Ciba-Geigy Corp. settles toxic waste lawsuit with Toms River homeowners for $20 million
Source: http://www.app.com, June 13, 2011
By: Erik Larsen
A $20 million settlement has been reached between the former Ciba-Geigy Corp. and thousands of people who contended that the value of their property was diminished by the dumping of toxic waste near their homes in Toms River.
The plaintiffs in the class-action lawsuit represent those residents who since 1995 lived in about 700 homes in the Oak Ridge neighborhood of Toms River.
That section of town abuts the southeast end of the 1,350-acre former Ciba-Geigy Corp. Superfund site. The production of industrial dye and resin began there in 1952, was scaled back in the early 1980s and ended in 1996.
John E. Keefe Jr. of Red Bank, the lawyer for the plaintiffs, said Monday that the settlement comes after a decade of litigation.
Superior Court Judge Jamie D. Happas granted final approval of the settlement last week during a hearing at the Middlesex County Courthouse in New Brunswick, Keefe said.
“We came to know well, and to respect greatly, the class representatives (residents),” Keefe said. “Their dedication and perseverance were matchless. We are delighted that they, as well the attorneys and support staff that worked so hard, well and long on this case, are now rewarded by a tremendous result.”
The suit was the third phase of litigation arising from contamination from the Ciba-Geigy site. Two other previous suits were settled. One sought damages for childhood cancer that residents maintained was caused by contamination from the site, and the other sought damages for adult cancer and medical monitoring.

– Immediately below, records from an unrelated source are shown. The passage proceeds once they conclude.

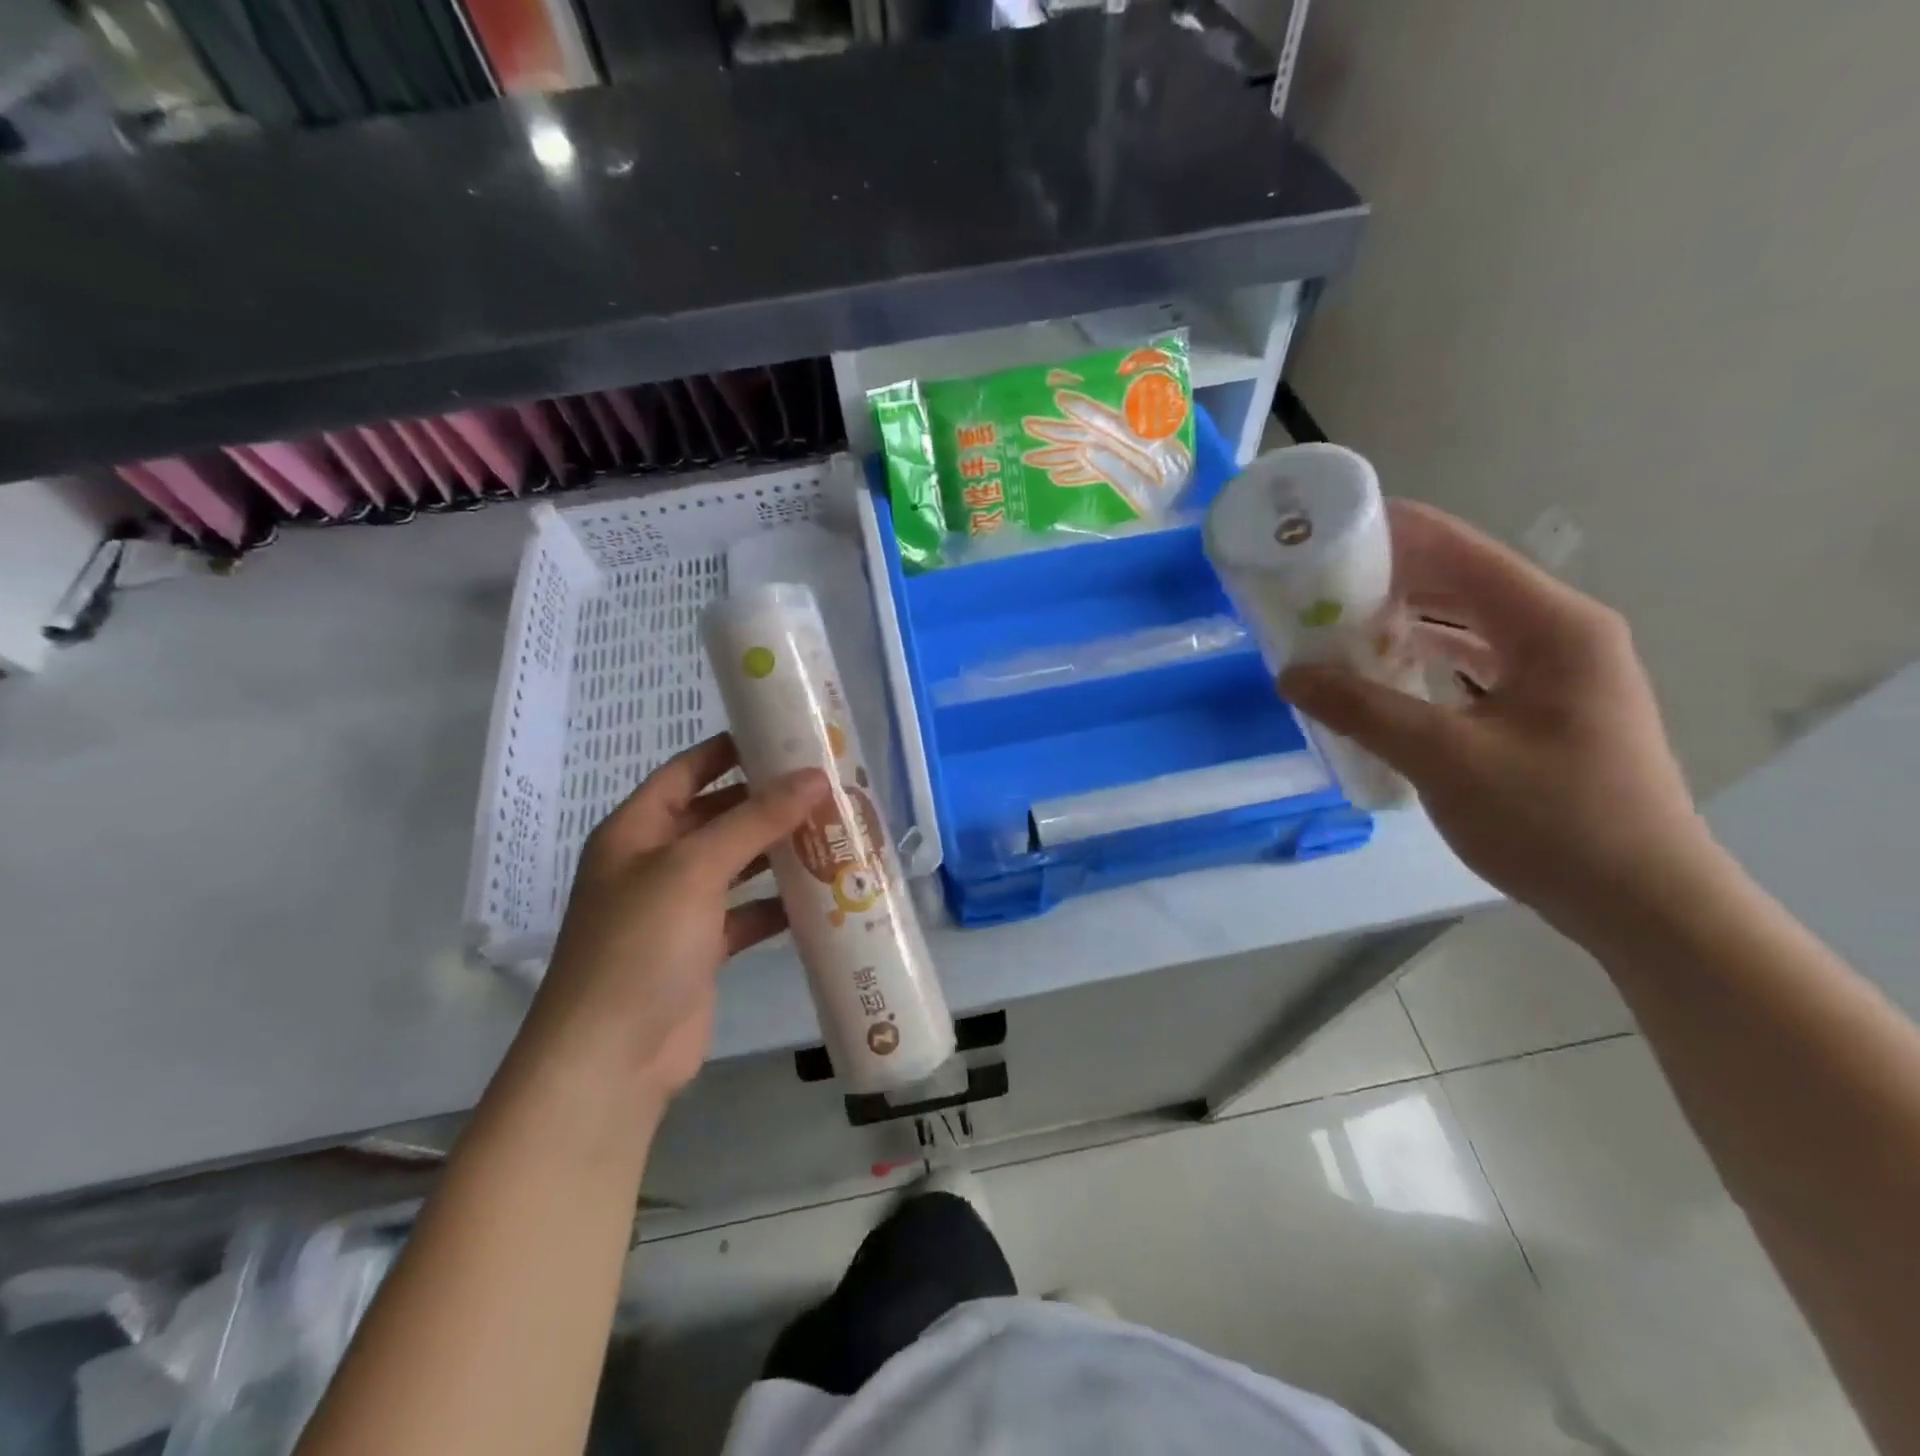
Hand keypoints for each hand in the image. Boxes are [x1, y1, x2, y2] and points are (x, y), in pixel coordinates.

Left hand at [526, 735, 827, 1108]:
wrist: (612, 1059)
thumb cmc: (641, 944)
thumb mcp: (695, 868)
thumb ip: (755, 820)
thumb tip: (814, 777)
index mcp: (637, 830)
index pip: (688, 770)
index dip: (731, 750)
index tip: (786, 735)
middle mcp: (656, 862)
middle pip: (718, 816)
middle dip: (768, 802)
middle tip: (827, 785)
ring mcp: (679, 908)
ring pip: (738, 864)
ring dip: (780, 851)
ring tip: (835, 830)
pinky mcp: (703, 950)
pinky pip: (747, 913)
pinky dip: (779, 903)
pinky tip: (822, 894)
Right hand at [1279, 500, 1715, 941]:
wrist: (1640, 901)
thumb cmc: (1551, 820)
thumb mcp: (1444, 759)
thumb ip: (1363, 709)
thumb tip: (1289, 674)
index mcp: (1552, 626)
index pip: (1462, 551)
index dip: (1395, 531)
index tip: (1328, 525)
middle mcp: (1561, 633)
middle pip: (1464, 581)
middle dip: (1389, 577)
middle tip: (1315, 581)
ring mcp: (1558, 670)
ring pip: (1468, 622)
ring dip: (1405, 618)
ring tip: (1335, 620)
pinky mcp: (1546, 705)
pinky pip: (1474, 660)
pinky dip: (1425, 657)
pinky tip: (1380, 669)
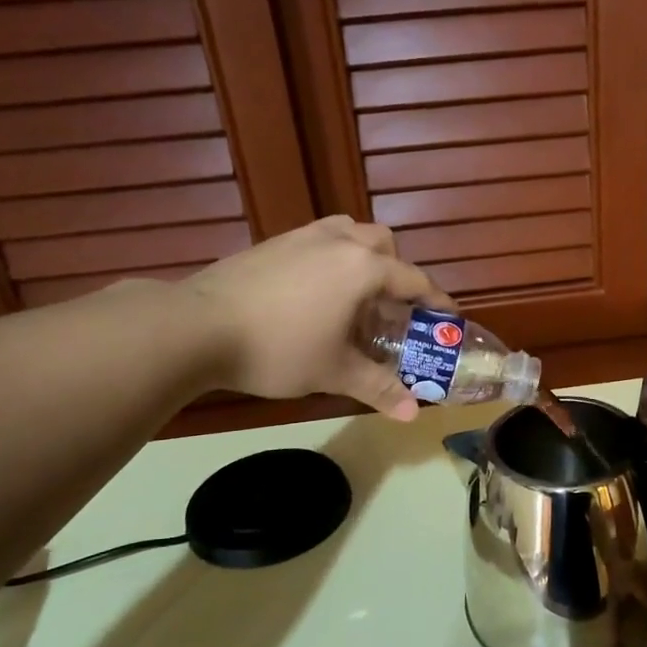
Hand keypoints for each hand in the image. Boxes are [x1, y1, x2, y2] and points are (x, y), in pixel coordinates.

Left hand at [180, 217, 452, 419]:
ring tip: (355, 295)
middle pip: (384, 244)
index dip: (437, 302)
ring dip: (363, 257)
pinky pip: (319, 240)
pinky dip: (332, 258)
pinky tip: (314, 294)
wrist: (197, 326)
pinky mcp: (273, 242)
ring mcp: (303, 236)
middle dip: (397, 271)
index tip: (449, 319)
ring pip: (349, 233)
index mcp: (363, 268)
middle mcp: (339, 241)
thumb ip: (379, 388)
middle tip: (392, 309)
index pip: (415, 281)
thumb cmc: (278, 349)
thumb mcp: (334, 372)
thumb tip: (414, 414)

The company — now Ciba Specialty Chemicals Corp. — did not acknowledge liability in either settlement and the amounts agreed to were not made public.

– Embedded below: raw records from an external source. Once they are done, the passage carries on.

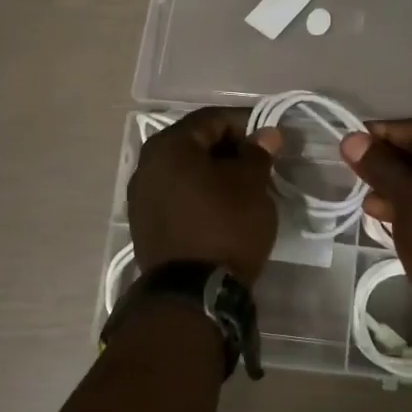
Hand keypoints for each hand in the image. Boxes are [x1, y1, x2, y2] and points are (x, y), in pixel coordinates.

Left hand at [128, 108, 284, 284]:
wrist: (192, 293)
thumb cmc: (225, 227)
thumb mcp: (252, 186)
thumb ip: (258, 153)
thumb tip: (266, 134)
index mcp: (170, 145)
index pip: (212, 119)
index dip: (245, 123)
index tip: (271, 138)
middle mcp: (146, 164)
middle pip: (194, 142)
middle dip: (228, 147)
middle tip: (259, 161)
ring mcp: (140, 195)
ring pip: (184, 169)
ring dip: (213, 171)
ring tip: (243, 184)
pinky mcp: (144, 222)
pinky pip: (175, 193)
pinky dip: (198, 191)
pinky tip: (220, 205)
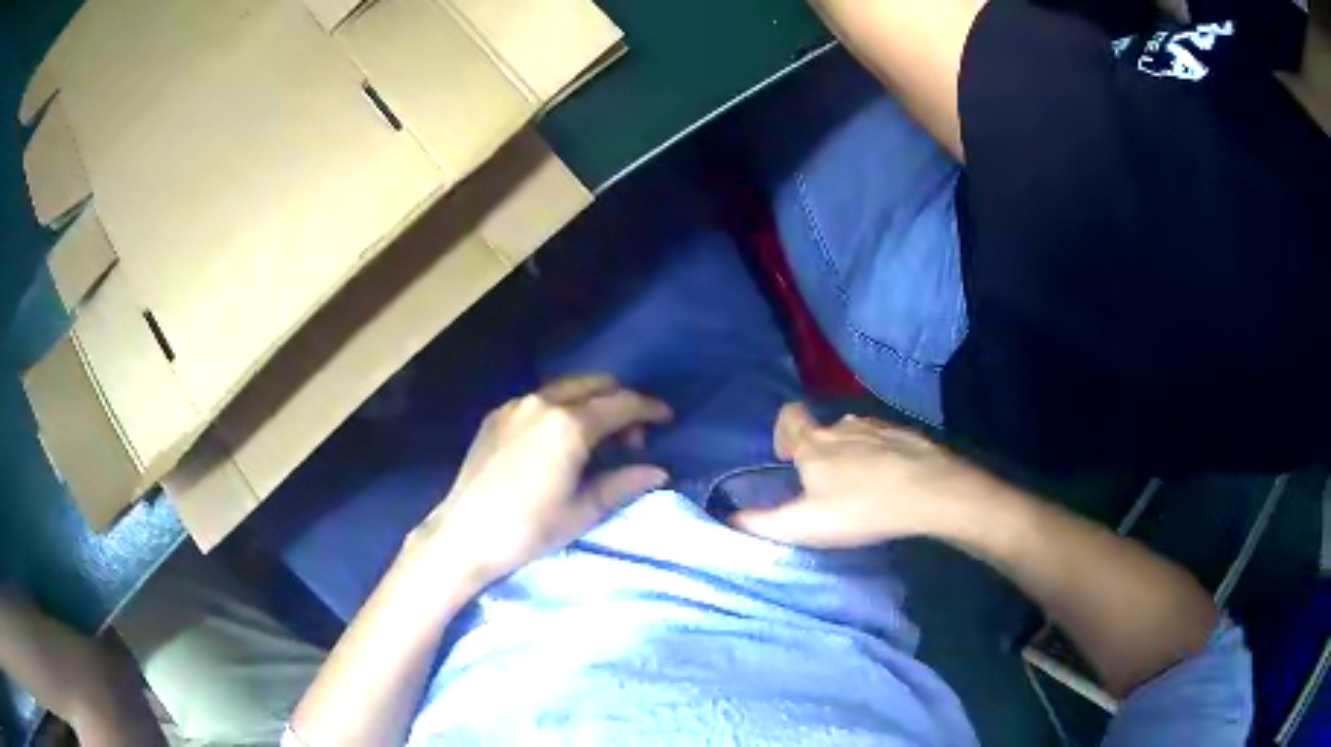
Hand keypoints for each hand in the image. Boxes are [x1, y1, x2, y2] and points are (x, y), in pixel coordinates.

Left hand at [411, 375, 672, 583]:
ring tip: (597, 440)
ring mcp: (515, 405)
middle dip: (620, 402)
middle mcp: (542, 402)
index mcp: (569, 425)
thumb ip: (623, 483)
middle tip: (631, 438)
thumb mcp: (582, 511)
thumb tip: (658, 471)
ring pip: (566, 388)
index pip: (621, 404)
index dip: (650, 409)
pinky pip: (539, 399)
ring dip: (591, 402)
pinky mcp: (496, 415)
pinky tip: (559, 440)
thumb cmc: (528, 529)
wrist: (464, 535)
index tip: (668, 418)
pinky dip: (562, 407)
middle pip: (595, 385)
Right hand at [731, 403, 991, 547]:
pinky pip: (887, 441)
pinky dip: (883, 456)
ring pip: (857, 435)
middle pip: (824, 430)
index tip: (788, 457)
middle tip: (827, 486)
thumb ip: (761, 522)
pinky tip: (891, 481)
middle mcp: (844, 427)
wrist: (930, 493)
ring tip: (860, 486)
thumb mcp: (804, 525)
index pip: (790, 416)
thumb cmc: (861, 508)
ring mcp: (880, 428)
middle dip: (820, 452)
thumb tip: (727, 517)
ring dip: (853, 453)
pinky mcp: (909, 436)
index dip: (784, 431)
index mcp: (815, 444)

In 1982, Ciba’s dye plant was placed on the federal Superfund list after an investigation by the U.S. Environmental Protection Agency found high levels of cancer-causing chemicals on the property.
Removal of drummed waste from an unlined landfill on the Ciba site began in 2003, and excavation of polluted soil began in 2004. A contractor removed 47,055 drums, about 12,000 more than the EPA believed was in the pit.

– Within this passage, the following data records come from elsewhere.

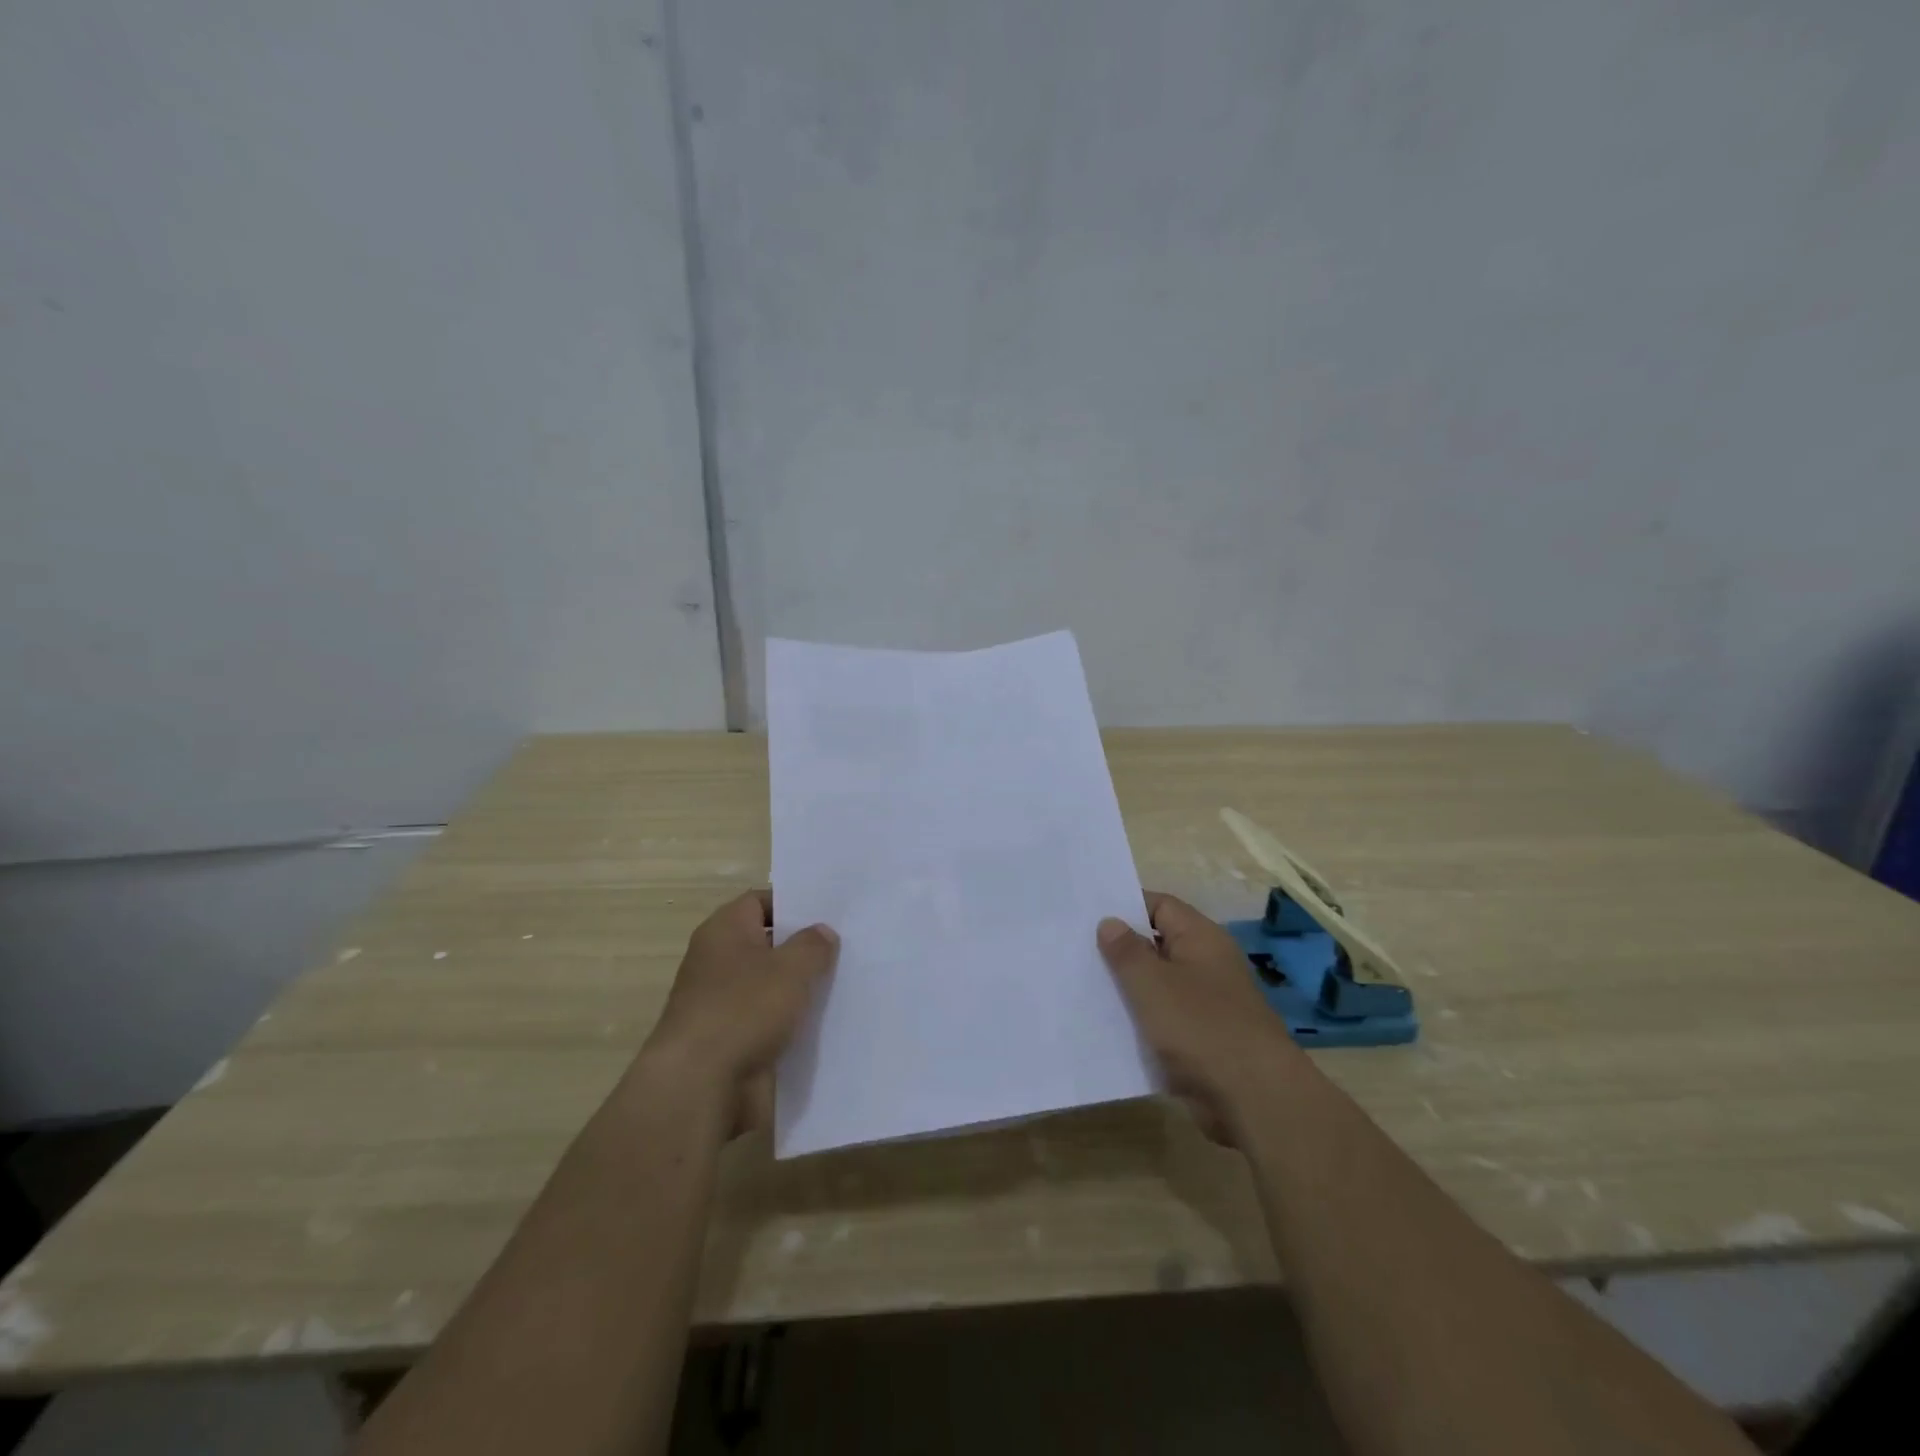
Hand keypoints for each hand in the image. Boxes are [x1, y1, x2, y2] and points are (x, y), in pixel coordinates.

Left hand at [639, 890, 838, 1137]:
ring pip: (770, 986)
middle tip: (847, 947)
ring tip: (845, 984)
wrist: (699, 1087)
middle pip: (767, 944)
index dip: (793, 904)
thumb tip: (822, 932)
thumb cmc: (744, 1009)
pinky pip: (767, 1022)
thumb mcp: (791, 968)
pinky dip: (791, 1024)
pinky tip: (826, 1025)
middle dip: (802, 948)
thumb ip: (812, 945)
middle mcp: (718, 962)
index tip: (828, 913)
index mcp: (724, 931)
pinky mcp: (730, 1041)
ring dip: (799, 989)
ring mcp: (722, 1004)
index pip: (759, 902)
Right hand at [1098, 892, 1298, 1144]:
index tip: (1087, 915)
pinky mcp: (1203, 1040)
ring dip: (1127, 990)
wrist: (1254, 1099)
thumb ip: (1127, 951)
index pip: (1160, 906)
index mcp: (1201, 938)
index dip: (1125, 906)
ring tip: (1081, 987)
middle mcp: (1207, 964)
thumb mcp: (1152, 983)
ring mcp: (1207, 1004)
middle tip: (1075, 950)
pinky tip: (1106, 1028)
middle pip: (1157, 945)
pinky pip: (1164, 1021)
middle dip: (1120, 950)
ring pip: (1158, 986)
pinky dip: (1140, 1023)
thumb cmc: (1201, 1027)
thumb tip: (1110, 922)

The treatment of 342,877 cubic yards of contaminated soil — the EPA’s original estimate was 160,000 cubic yards — was completed in August 2010. In October, company officials said the $300 million clean-up was complete.
In 1992, two former Ciba executives and the corporation pleaded guilty to illegally dumping pollutants into two landfills on the company’s property, and agreed to pay fines.
The Ciba Superfund site off Route 37 west, which is bigger than the city of Hoboken, is the largest undeveloped piece of real estate in Toms River. With the exception of about 300 acres used in the chemical-making operations, the rest of the land is largely undisturbed.
Proposals in the past to develop the site for its economic potential have been contingent on removing 40,000 to 50,000 drums full of chemical waste that are stored three stories high, over an area about the size of a football field, called “Cell 1,” explained Mayor Thomas F. Kelaher.
The township had filed its own lawsuit to remove those drums, but consented to the suit being dismissed while both parties worked to mediate a solution, Kelaher said.
A resolution in the matter has been complicated by Ciba having been purchased by the German-owned BASF Corp. in April 2009.
“We are adamant in dealing with BASF that we want them to remove the drums from Cell 1,” Kelaher said.
Former Mayor Paul C. Brush, who is running to regain that post as a Democrat against Republican Kelaher, said the township should not have dropped the suit.
“This is a significant achievement for the residents of Oak Ridge and they are to be commended for their perseverance in their case against Ciba-Geigy,” Brush said. “Clearly, the residents of Oak Ridge were more persistent and determined than our township officials. If elected, I will certainly revisit the issue of Cell 1.”